## WHAT THE EXERCISE ASKS
Pick out every line in the rows below that contains the string "with" and copy each of those lines unchanged.

------------------------

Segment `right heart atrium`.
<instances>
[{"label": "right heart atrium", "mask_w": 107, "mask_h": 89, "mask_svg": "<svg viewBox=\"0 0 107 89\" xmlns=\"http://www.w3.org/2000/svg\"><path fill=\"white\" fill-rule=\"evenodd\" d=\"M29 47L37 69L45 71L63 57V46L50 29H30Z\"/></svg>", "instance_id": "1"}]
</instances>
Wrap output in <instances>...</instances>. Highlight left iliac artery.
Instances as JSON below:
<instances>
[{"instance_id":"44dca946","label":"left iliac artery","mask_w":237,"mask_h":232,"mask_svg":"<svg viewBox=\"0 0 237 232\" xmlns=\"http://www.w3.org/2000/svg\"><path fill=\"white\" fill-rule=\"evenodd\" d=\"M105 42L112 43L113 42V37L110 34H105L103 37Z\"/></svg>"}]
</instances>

------------------------

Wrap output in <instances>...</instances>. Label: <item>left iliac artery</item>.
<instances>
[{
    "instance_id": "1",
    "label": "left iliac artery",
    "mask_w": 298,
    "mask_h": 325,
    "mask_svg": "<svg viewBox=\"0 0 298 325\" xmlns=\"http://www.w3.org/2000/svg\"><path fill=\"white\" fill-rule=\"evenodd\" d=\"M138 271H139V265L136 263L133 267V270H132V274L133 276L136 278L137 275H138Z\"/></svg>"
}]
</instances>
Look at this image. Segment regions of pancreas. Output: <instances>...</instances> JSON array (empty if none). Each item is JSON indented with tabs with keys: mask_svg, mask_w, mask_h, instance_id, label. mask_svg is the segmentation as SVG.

------------------------

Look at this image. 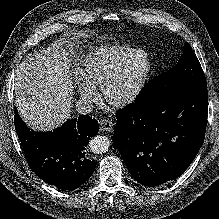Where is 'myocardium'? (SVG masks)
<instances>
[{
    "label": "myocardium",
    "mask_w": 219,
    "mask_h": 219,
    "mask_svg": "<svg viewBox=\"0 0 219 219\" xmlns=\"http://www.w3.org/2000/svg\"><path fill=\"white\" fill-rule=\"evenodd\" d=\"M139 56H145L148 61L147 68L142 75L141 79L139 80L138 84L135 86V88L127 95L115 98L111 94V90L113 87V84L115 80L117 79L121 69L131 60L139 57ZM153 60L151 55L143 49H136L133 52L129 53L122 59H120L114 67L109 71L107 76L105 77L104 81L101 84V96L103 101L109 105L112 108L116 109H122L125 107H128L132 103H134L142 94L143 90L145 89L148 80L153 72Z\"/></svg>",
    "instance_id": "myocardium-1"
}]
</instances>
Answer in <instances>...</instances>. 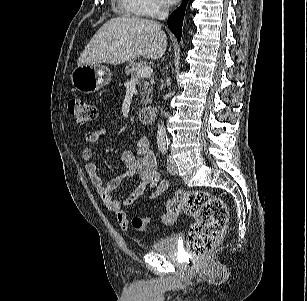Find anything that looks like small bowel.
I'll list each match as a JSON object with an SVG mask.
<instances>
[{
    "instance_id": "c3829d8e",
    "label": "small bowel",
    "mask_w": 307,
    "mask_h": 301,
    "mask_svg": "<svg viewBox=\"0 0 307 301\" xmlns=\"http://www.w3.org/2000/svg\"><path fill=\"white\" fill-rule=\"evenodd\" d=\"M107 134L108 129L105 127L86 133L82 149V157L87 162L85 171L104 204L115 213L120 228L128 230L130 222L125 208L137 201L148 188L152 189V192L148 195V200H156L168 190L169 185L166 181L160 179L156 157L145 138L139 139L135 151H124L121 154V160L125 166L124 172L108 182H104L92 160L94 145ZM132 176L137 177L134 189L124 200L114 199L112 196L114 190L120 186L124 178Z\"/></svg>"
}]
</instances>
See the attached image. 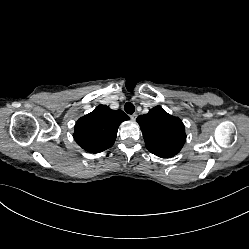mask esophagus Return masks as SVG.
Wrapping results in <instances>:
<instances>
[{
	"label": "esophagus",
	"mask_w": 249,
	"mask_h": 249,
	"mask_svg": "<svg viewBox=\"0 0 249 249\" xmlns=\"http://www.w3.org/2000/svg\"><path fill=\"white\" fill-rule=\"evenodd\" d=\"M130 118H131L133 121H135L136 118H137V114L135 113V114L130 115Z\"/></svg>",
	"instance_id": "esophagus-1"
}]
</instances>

------------------------

## TASK ANSWER
Look at this image. Segment regions of pancreas. Output: <instances>...</instances> JSON array (empty if none). Each item is JSON indented with tabs with keys: mask_svg, mask_w, mask_h, instance_id, label. mask_svg is the segmentation as SVG.
I'll list each match as a JSON object with an SVG mask.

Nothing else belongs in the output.